Strategic reforms: implementing a smart solution

To protect our nation’s health and effectively manage Medicare costs, Congress must take decisive action. It’s time to move beyond the current fee-for-service model. Here’s how:

  • Pay for value, not volume: Pay-for-volume reimbursements fail to adequately incentivize effective chronic disease control, leading to a 30-50% increase in preventable heart attacks, strokes and kidney failure, according to the CDC. A shift to a capitation model – a fixed annual payment to a group of physicians for managing the health of a population – would encourage physicians to leverage modern technology and empower patients to achieve better health outcomes. This proactive approach could significantly reduce Medicare costs by preventing serious health problems before they occur.
  • Eliminate the middleman: Today, Medicare’s capitalized payments go to insurance companies, not directly to physicians. Insurance companies with no other way to contain costs are implementing restrictive prior authorization procedures that delay and prevent necessary treatments, undermining patient outcomes. Direct payments to physician groups would align incentives and drive meaningful healthcare transformation.
  • Finance the transition to smarter payments: The shift to capitation poses significant risks to individual physicians if undertaken alone. The most important improvements in healthcare come from collaboration within groups of physicians. Yet building high-performing medical groups requires significant time, resources and leadership – all of which are in short supply in our overwhelmed system. Today, CMS should encourage medical organizations to collaborate, rather than compete, to increase the number of RVUs for their specialty at the expense of other specialties. For example, it could announce a five-year plan to phase out fee-for-service payments, moving instead to contracts with multi-specialty medical groups that are ready to embrace capitation. This strategic move would not only streamline healthcare delivery, but also improve the quality of care by promoting teamwork and integration among specialists.

Transforming Medicare’s payment model to a pay-for-value system, while complex, is entirely feasible.
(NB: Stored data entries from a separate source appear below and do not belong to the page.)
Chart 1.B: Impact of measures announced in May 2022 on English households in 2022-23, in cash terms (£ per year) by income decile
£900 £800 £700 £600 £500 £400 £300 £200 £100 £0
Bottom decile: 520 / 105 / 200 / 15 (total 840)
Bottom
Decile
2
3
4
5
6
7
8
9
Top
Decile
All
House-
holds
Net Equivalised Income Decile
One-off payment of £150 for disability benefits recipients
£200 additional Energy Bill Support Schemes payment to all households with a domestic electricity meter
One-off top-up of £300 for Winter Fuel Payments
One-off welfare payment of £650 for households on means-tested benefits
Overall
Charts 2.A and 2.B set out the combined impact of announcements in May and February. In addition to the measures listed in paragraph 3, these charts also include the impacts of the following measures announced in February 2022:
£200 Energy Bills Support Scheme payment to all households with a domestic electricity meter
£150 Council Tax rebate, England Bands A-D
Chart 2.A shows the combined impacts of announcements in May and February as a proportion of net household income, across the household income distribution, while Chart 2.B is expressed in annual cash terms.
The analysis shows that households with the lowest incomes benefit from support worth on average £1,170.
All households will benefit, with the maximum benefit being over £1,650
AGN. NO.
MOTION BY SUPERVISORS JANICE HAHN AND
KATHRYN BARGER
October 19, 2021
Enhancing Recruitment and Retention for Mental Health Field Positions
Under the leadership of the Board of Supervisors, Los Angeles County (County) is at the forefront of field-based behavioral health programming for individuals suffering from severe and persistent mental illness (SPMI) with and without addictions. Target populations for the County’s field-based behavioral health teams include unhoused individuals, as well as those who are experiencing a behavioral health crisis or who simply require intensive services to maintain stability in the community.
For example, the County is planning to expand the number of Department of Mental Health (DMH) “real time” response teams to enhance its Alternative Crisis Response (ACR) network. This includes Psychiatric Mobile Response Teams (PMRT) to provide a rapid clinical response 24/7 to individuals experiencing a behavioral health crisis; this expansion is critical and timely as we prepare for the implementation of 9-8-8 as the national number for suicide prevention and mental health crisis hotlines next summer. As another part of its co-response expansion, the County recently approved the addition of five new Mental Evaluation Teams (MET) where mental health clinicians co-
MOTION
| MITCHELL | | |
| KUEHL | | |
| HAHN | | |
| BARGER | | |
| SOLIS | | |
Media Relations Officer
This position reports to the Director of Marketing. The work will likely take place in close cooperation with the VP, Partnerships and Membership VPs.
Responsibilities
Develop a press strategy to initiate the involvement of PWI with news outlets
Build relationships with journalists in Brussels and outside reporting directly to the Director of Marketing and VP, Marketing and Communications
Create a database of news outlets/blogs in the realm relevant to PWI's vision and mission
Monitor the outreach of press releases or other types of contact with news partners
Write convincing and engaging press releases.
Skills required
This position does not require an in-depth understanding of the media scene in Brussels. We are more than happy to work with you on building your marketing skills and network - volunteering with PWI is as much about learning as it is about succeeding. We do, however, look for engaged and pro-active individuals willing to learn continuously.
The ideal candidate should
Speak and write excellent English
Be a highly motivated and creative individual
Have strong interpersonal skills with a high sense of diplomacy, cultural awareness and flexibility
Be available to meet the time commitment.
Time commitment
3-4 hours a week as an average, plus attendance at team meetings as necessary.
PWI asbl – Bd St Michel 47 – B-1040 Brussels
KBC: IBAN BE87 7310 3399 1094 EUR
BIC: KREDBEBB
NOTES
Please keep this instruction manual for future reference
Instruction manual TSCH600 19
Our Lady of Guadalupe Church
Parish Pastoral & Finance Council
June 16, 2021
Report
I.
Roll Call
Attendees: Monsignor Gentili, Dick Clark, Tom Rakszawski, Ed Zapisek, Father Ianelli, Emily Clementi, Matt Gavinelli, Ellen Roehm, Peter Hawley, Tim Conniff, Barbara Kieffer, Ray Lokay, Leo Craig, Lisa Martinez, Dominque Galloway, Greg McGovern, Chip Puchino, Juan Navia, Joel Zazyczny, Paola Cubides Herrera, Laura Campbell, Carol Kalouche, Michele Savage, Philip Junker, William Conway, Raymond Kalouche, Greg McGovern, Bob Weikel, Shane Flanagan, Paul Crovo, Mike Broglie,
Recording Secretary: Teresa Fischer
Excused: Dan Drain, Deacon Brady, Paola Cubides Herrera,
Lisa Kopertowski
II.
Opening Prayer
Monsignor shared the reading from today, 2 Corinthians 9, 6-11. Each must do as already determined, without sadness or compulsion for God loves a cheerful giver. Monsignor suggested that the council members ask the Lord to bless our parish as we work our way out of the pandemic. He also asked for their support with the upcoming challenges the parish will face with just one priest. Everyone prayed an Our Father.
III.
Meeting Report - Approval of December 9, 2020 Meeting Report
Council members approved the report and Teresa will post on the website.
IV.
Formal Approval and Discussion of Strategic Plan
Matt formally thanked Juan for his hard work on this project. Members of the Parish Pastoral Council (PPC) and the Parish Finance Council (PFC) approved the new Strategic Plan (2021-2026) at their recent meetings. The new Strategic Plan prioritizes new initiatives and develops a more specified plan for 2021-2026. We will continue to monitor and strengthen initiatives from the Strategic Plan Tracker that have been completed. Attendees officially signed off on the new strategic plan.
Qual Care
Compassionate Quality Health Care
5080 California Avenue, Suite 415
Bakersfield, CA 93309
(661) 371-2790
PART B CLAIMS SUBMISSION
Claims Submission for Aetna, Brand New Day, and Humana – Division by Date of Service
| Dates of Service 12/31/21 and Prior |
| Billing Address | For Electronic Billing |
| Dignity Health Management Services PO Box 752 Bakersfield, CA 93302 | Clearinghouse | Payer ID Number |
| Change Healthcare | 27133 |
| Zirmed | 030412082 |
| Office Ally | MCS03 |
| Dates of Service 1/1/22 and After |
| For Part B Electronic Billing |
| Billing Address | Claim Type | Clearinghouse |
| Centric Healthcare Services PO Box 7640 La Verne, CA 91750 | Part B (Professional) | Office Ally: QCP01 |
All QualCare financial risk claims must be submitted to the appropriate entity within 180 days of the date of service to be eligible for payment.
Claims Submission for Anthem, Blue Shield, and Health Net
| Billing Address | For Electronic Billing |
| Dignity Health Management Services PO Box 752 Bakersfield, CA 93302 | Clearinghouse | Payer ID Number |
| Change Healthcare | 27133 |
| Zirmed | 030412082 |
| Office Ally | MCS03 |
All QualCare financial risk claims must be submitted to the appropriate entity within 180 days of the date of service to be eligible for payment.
Organizations like ChenMed have already demonstrated success. This large primary care group specializes in the care of complex, elderly patients in socioeconomically disadvantaged communities and has consistently achieved superior clinical outcomes at a lower cost. The organization highlights the viability and benefits of capitalized payment models.

Currently, the debate between CMS and health care groups focuses solely on whether next year’s payment reduction will be closer to 2.9% or 1%, and which specialties will be most severely impacted. This short-sighted view ignores the bigger problem: 98% of the reimbursement methodology remains untouched.

If Congress makes these changes now, we can significantly improve our nation’s physical and financial health and ensure a sustainable health care system for generations to come.

The Centers for Medicare and Medicaid Services was contacted for comment on July 28, 2024.